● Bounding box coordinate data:
^^^^^^^^

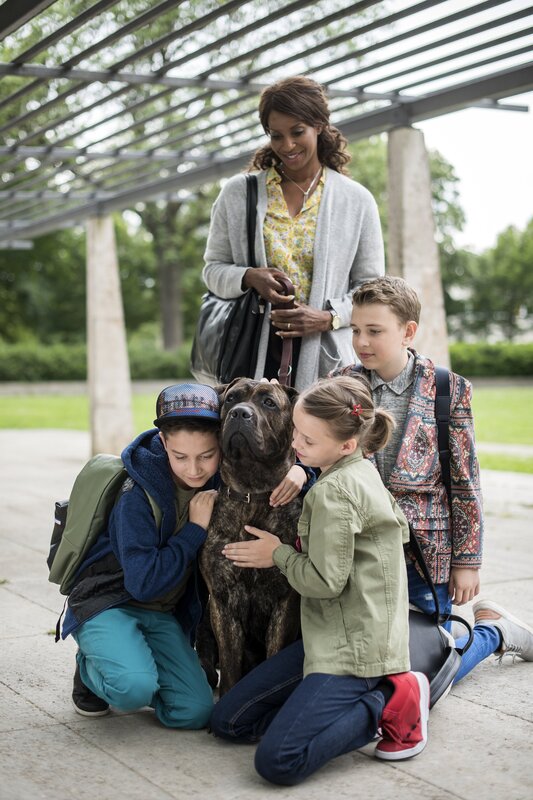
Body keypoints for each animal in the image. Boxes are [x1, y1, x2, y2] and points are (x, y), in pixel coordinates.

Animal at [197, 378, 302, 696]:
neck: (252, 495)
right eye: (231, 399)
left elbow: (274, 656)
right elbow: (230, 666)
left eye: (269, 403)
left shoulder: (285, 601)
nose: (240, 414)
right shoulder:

^^^^^^^^

● Task objective: Check every line above for the word "right" and copy those that have it.

● Solution to the exercise:
right eye: (231, 399)
right elbow: (230, 666)
right shoulder:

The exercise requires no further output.